En un régimen presidencial, el presidente de la República es jefe de Estado y jefe de gobierno. Linz, al analizar las tensiones del presidencialismo, explica que la estabilidad depende de la claridad de roles y de una autoridad ejecutiva efectiva. La Constitución establece que el presidente dirige la política general y representa a la nación. No es un actor que ‘se suma’ a protestas sociales; es quien organiza la respuesta estatal frente a ellas.
Cuando el mandatario anuncia que marchará con transportistas contra la inseguridad, el problema no es de empatía, sino de comprensión del cargo. La inseguridad ciudadana exige liderazgo operativo y articulación. Si además el presidente se victimiza públicamente, afirmando que ha sido amenazado, proyecta vulnerabilidad institucional.
A ello se suma la erosión de estándares de idoneidad en el aparato público. La flexibilización de requisitos para cargos directivos en el Ejecutivo compromete la meritocracia, principio estructural del Estado moderno. Según Fukuyama, sin burocracia profesional no hay capacidad estatal ni gobernabilidad sostenible, y se afecta directamente el interés público.

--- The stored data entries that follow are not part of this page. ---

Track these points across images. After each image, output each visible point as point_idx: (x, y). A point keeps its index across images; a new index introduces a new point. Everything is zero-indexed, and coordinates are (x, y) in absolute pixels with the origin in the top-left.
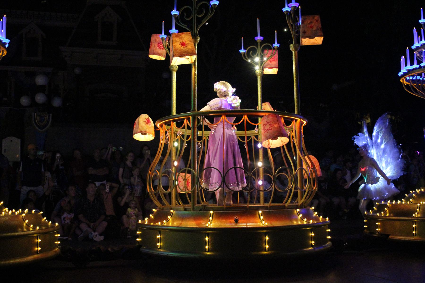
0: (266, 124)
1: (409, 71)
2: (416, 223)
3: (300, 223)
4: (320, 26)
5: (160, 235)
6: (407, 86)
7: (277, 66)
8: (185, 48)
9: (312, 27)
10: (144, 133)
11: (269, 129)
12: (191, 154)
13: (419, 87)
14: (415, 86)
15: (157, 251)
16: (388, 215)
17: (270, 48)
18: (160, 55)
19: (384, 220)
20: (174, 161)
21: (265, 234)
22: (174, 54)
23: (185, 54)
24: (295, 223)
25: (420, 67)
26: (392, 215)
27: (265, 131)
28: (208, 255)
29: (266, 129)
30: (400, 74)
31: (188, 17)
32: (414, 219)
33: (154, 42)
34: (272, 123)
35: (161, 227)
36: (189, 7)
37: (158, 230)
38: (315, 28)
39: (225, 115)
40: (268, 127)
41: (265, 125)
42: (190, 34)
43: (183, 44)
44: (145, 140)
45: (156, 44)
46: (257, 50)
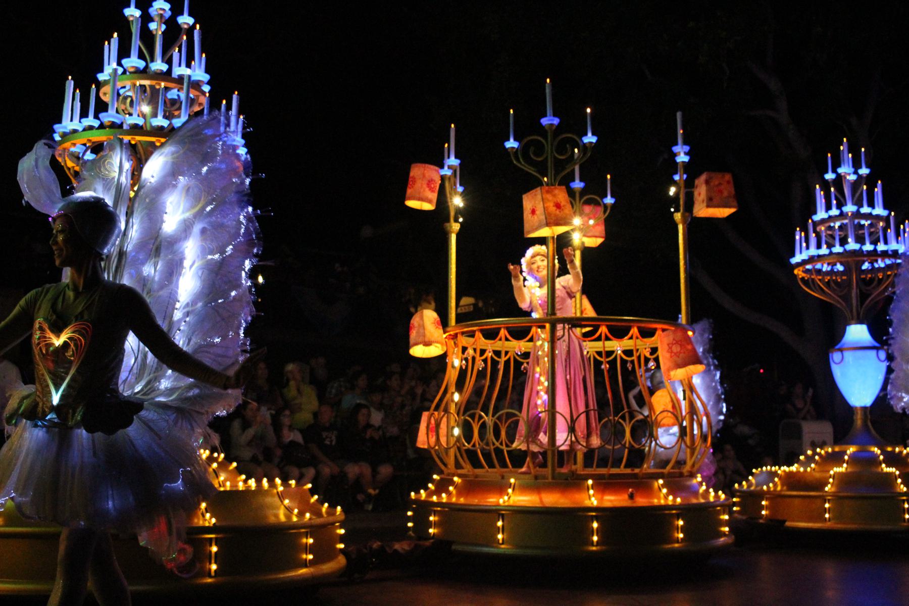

La dimensión simbólica tampoco es menor. La investidura presidencial no es un accesorio comunicacional. Reuniones opacas, salidas encubiertas y episodios como el llamado ‘Chifagate’ deterioran la confianza pública. En gestión pública, no basta con no cometer delitos; es indispensable evitar la apariencia de actuaciones impropias del ejercicio de la investidura presidencial. La ética pública no es una exigencia moral privada, sino el estándar mínimo de comportamiento para quien ejerce poder en nombre de la nación. Cuando la imagen proyecta frivolidad o imprudencia, se erosiona la preservación de la legitimidad.
Es cierto que la vacancia por “incapacidad moral permanente” o censura es una cláusula ambigua que ha generado incentivos perversos y alta discrecionalidad legislativa. Pero reconocer su diseño problemático no implica sostener a un presidente impresentable.
Cuando un presidente no ejerce conducción efectiva, debilita la necesaria meritocracia estatal y erosiona la legitimidad de la investidura. El costo de mantenerlo puede ser mayor que el de removerlo. La estabilidad no se preserva prolongando el deterioro. Se preserva defendiendo estándares institucionales al servicio del bien común.